Now, we all know that my Facebook membership is in its infancy and I’m in test-drive mode. But although my three “friends” and one trivial comment have dangled out there with no response for almost a week now, I’ve had a little more experience through my daughter, who like every teenager, is a Facebook addict. Occasionally, and I mean occasionally least I become a “Facebook Stalker” she lets me look at some of the comments and pictures on her friends’ “walls.” And I get it. It’s nice to stay in touch, to keep up, to feel involved with what is going on.

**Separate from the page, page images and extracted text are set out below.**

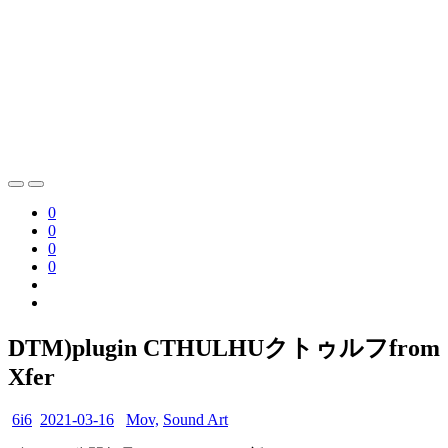
0
0
0
0
DTM)plugin CTHULHUクトゥルフfrom
Xfer
6i6
2021-03-16
Mov,
Sound Art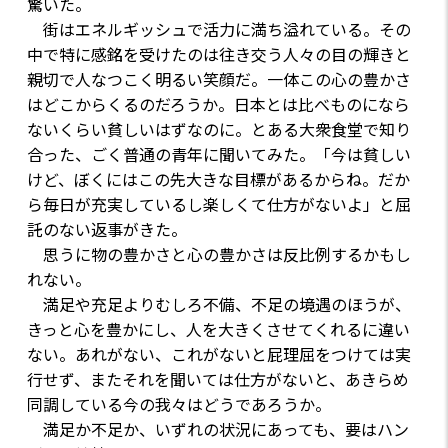
驚いた。
街はエネルギッシュで活力に満ち溢れている。その
中で特に感銘を受けたのは往き交う人々の目の輝きと
親切で人なつこく明るい笑顔だ。一体この心の豊かさ
はどこからくるのだろうか。日本とは比べものになら
ないくらい貧しいはずなのに。とある大衆食堂で知り
合った、ごく普通の青年に聞いてみた。「今は貧しい
けど、ぼくにはこの先大きな目標があるからね。だか
ら毎日が充実しているし楽しくて仕方がないよ」と屈
託のない返事がきた。
思うに物の豊かさと心の豊かさは反比例するかもし
れない。
満足や充足よりむしろ不備、不足の境遇のほうが、
きっと心を豊かにし、人を大きくさせてくれるに違い
ない。あれがない、これがないと屁理屈をつけては実
行せず、またそれを聞いては仕方がないと、あきらめ
同調している今の我々はどうであろうか。
満足か不足か、いずれの状況にあっても、要はハン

I hadn’t, however, read The Globe article before leaving the too quiet house this morning to develop a little interaction of my own. After taking a long walk, I treated myself to a cup of coffee at the French café located in our town center. There I plunked myself down at a wrought iron, marble-topped table, unfolded the paper and read Mr. Muther, who notes: "If I thought my friends were interesting, Facebook has taught me otherwise.” His cynicism was ultimately reined in during a conversation with Hal Neidzviecki, author of “The Peep Diaries; How We’re Learning to Love Watching Ourselves and Our Neighbors,” who counters that tedious updates on Facebook are not authored by self absorbed people, but by people looking for a “human connection.” Mr. Neidzviecki says:
“There’s a certain charm to [Facebook] status updates of ‘I’m making soup.’ These things have a beauty to them because they’re little domestic details of our lives. Once upon a time we lived in villages and everybody knew that someone was making soup. Now we live in isolation…In certain ways you could say that these are…gestures that bring us together.”
So the intriguing part of all of this is that as I was reading, the six professional looking women crowded at the table beside me started discussing Facebook and LinkedIn. The café was packed today; there were a lot of dialogues going on and I couldn’t catch every word. But as I stared intently at Mr. Muther’s article so it wasn’t obvious that I was listening, it became clear that they were trying to understand the use and effectiveness of on-line social and professional networking.
Here is a confession. Any time I am sitting alone in a public place, I am thirteen again, too shy to intrude upon conversations with people I assume are better, smarter and more important than me. On top of that, there’s that darned good manners thing with which I was raised. Had I though, mustered up some nerve, this is what I would have said: “Hey guys, I’m new to Facebook, but I’m sold on LinkedIn. After three clicks yesterday in a networking capacity, I found a job to apply for that I would never have remembered if it weren’t for a visit to the on-line network. As for Facebook, well, I’m feeling a bit more reserved, but know that I could go home right now and reach out to high school and college friends if I wanted to advertise the fact that I’m looking for support in a career search.”
In this world where we are disjointed, too busy, secular, withdrawn and removed from each other, any method used to engage other humans is probably a good one. Of course, it might have resulted in a step ahead in the networking game if I’d had the courage to make my point in person. Maybe I would have done better if the topic had been Minestrone.